Research Paper Undergraduate 638 words

Second Coming Things Fall Apart

Last reviewed: March 26, 2007 ~4 min read

¶ … Second Coming

Things Fall Apart and "The Second Coming": Reflection Paper

That twenty centuries of stony sleep

Were vexed to nightmare by a rocking cradle,

And what rough beast, its hour come round at last,

Slouches towards Bethlehem to be born?

The "rough beast" of W.B. Yeats' poem "The Second Coming" might seem to have an obvious parallel with Okonkwo, the African patriarchal figure who raises his children and treats his three wives with harshness and cruelty. However, the notion of a nightmare childhood also suggests that the beast of the title has more than one parallel in the tale. Another human parallel is the character of Okonkwo's natural-born son Nwoye. Nwoye is constantly reminded as he is growing up that he is not as manly as his father would wish him to be, and his father openly favors Ikemefuna, an adopted son from a rival tribe, over his own boy.

Nwoye, despite the competition that might seem to arise from this relationship, befriends Ikemefuna, but even this familial relationship becomes fraught with misery after an oracle of the tribe decides that the adopted boy must die, and Okonkwo helps kill the young man, even though Ikemefuna identifies him as a father-figure. Thus, according to the religion of the tribe, Nwoye loses one of his few friends and advocates within his familial structure, a lesson that turns him against both his father and his native people's ways.

Natural born familial relations are associated with misery and death for Nwoye. The only person he feels any kinship with is not his own flesh and blood, and his father kills this brother figure. Nwoye is reminded that he does not measure up to his father's standards, and is taught to fear becoming like his own grandfather, whom Okonkwo sees as weak -- out of fear and out of his own unstable sense of identity.
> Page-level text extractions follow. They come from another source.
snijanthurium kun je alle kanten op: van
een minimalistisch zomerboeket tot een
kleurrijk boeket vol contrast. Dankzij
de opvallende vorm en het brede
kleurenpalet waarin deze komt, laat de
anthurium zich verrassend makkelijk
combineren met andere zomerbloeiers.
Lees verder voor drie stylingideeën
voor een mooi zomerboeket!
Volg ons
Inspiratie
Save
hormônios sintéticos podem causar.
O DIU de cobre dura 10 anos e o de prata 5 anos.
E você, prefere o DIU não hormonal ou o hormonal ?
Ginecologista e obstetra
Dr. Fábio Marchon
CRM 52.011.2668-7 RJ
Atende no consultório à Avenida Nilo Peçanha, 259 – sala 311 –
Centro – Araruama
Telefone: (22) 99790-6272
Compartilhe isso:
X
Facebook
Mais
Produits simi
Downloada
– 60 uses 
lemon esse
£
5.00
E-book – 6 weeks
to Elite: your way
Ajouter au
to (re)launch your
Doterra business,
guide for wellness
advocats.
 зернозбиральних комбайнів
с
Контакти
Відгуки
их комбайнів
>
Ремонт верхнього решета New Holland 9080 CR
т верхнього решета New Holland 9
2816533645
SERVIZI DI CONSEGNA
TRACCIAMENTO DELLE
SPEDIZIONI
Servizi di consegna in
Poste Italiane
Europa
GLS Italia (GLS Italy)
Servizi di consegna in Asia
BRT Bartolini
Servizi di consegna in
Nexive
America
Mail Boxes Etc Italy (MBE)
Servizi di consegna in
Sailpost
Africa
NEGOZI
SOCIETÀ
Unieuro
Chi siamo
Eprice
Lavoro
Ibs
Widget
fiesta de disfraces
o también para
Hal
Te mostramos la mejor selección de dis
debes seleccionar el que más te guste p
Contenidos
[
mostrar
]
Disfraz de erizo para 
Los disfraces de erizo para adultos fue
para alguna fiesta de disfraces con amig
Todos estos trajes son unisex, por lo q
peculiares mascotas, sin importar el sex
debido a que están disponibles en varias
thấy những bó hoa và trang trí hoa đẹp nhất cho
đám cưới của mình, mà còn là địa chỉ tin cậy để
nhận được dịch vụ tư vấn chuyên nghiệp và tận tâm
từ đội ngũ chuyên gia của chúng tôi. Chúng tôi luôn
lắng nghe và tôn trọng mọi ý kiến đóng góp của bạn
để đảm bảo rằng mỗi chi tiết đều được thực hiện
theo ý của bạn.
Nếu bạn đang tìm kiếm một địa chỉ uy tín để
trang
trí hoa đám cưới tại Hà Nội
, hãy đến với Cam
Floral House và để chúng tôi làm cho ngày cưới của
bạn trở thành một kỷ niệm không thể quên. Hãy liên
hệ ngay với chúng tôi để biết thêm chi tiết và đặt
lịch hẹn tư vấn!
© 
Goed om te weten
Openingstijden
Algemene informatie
Both father and son for different reasons, reject their origins, and have a nightmare childhood. They are rocked by a hand of fear, not motherly nurturance. They are obsessed by their fears, of becoming like his father in the case of Okonkwo and of not becoming like his father in Nwoye's instance. However, Nwyoe, because of the cultural and political shifts endured by his native land, has another framework of self-definition that his father lacks -- the availability of another culture, namely that of the Christian missionaries who have come to the country. To find a new identity, Nwyoe literally as well as metaphorically slouches towards Bethlehem. Within the foreign doctrine of Christianity Nwoye finds a prop for his sense of self against which his father's African nationalism and masculinity ultimately proves to be powerless. Through the weakness advocated by Christianity (a false weakness, given the overarching ambitions of the missionaries to convert all African natives) Nwoye finally finds strength that his father's worldview cannot context.